Kalamazoo College is a private liberal arts college in Kalamazoo, Michigan. Founded in 1833 by Baptist ministers as the Michigan and Huron Institute, Kalamazoo is the oldest private college in the U.S. state of Michigan. From 1840 to 1850, the institute operated as the Kalamazoo Branch of the University of Michigan. After receiving its charter from the state in 1855, the institute changed its name to Kalamazoo College.

Kalamazoo is a member of the Consortium of Liberal Arts Colleges (CLAC) and the Great Lakes Colleges Association. The college's sports teams are nicknamed the Hornets and compete in the NCAA Division III Michigan Intercollegiate Athletic Association.

(Records from a data collection)
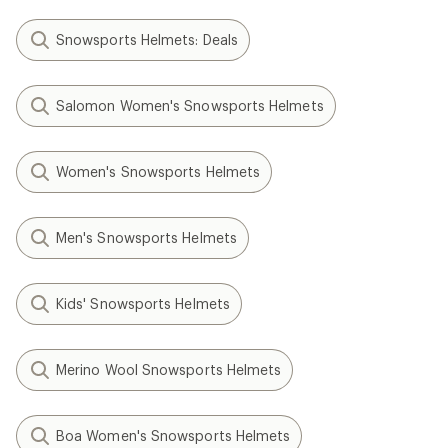
Snowsports Helmets: Deals
Salomon Women's Snowsports Helmets
Women's Snowsports Helmets
Men's Snowsports Helmets
Kids' Snowsports Helmets
Merino Wool Snowsports Helmets
Boa Women's Snowsports Helmets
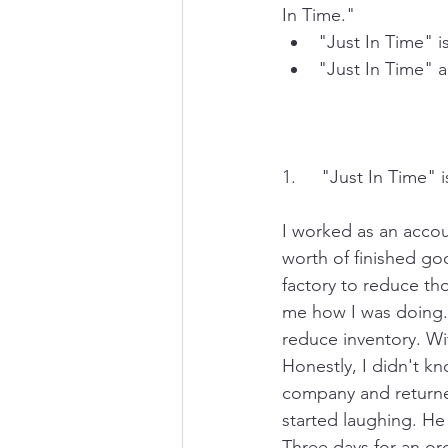
In Time." 
"Just In Time" 
"Just In Time" a
1.     "Just In Time
I worked as an accou
worth of finished goo
factory to reduce th
me how I was doing. I
reduce inventory. Wi
Honestly, I didn't kn
company and returned
started laughing. He 
Three days for an or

◆ About this task: Proceed with the text on Kalamazoo College, picking up right after its final sentence. The listing is separate material and is unrelated to the text on Kalamazoo College.

◆ Result of this task:
History

Kalamazoo College was founded in 1833 by a group of Baptist ministers as the Michigan and Huron Institute. Its charter was granted on April 22, 1833, the first school chartered by the Legislative Council of the Territory of Michigan.  Instruction at the Institute began in fall 1836.  In 1837, the name of the fledgling college was changed to the Kalamazoo Literary Institute and school officials made their first attempt to secure recognition as a college from the state of Michigan. In 1838, however, the University of Michigan opened the Kalamazoo Branch of the University of Michigan, providing a local competitor to the Literary Institute.  In 1840, the two schools merged, and from 1840 to 1850, the college operated as the Kalamazoo Branch of the University of Michigan. In 1850, the Kalamazoo Literary Institute name was restored and in 1855 the school finally received an educational charter from the State of Michigan; it was now officially a college. The school changed its name to Kalamazoo College.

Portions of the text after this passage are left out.